If we really have compassion for all and hopes for a better world in the future, we must not ignore this problem. We live in a society that contains an element that depends on illegal drugs to exist, and in some cases, to thrive. The child in this element is a victim of abuse, just as much a victim as a child suffering from parental sexual or physical abuse. To refuse to help the child caught in a criminal element is neglect, neglect just as severe as failure to complete obligations in more attractive human endeavors. We must realize the failure to comply is arguably criminal in its consequences.

Fixing the drug problem requires money, time, and effort. Merely looking after our own children will not lead to a solution. Don't misunderstand me, watching our own is important; however, doing this and nothing else will not positively affect the terrible abuse of drugs. Many of us have done this for too long, and now we reap the deadly results. A good society stakes its value on the reactions and actions of all people for the common good, not just for the immediate good. 

The death penalty, prison, and punitive measures represent avenues of justice, yet all these reactions are taken "after the fact." Many Americans have such a distaste for drug dealers that they desire instant, harsh retribution.
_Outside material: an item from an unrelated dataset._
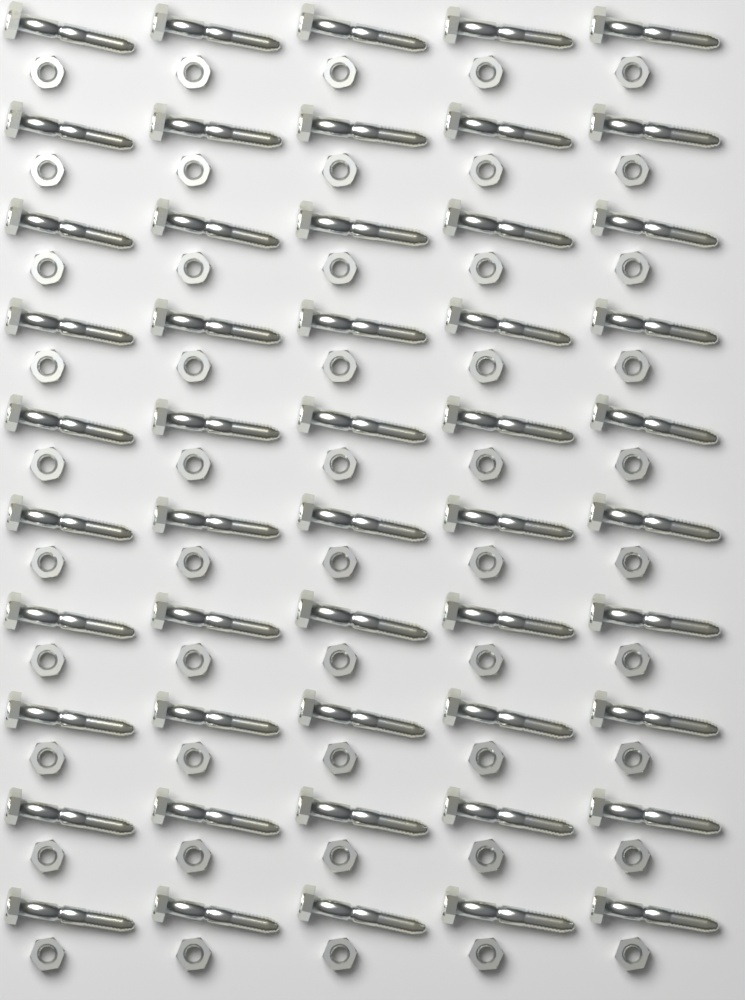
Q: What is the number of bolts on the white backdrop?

What about their children? Will their natural love for their parents desist as they view their role models behind bars? What can we expect them to become? A better question is: What would YOU become in THEIR place?

Citizens, parents, local governments, state governments, the federal government -- please pledge support and money to proactive prevention programs. It is an imperative for the children. In Scioto County, Ohio, one in ten babies is born addicted. Educate all, all, all.

Note: This post is respectfully dedicated to Kim Rogers, Sheriff of Adams County, Ohio.

Look here for examples of National Institute of Drug Abuse Research-Based Drug Abuse Prevention Programs:

http://www.nida.nih.gov/prevention/examples.html

2 comments:

Anonymous said...

Fabulous blog! So what do we do if we suspect parents of doing these things? How does this work as far as who to contact - Defax? ATF? I am a big advocate in taking action when children are involved and illegal drug use. I just am not sure what proper steps to take. Accusing someone of drug use, dealing, or child neglect is very serious. Advice???

मुक्ता असनीकर (Mukta Asnikar) said...

Frank's Think Tank,
The situations in your country seem t be problematic. Here, many people basically don't afford narcotic drugs. Here we have addictions of smoking and drinking which destroy families in the same way.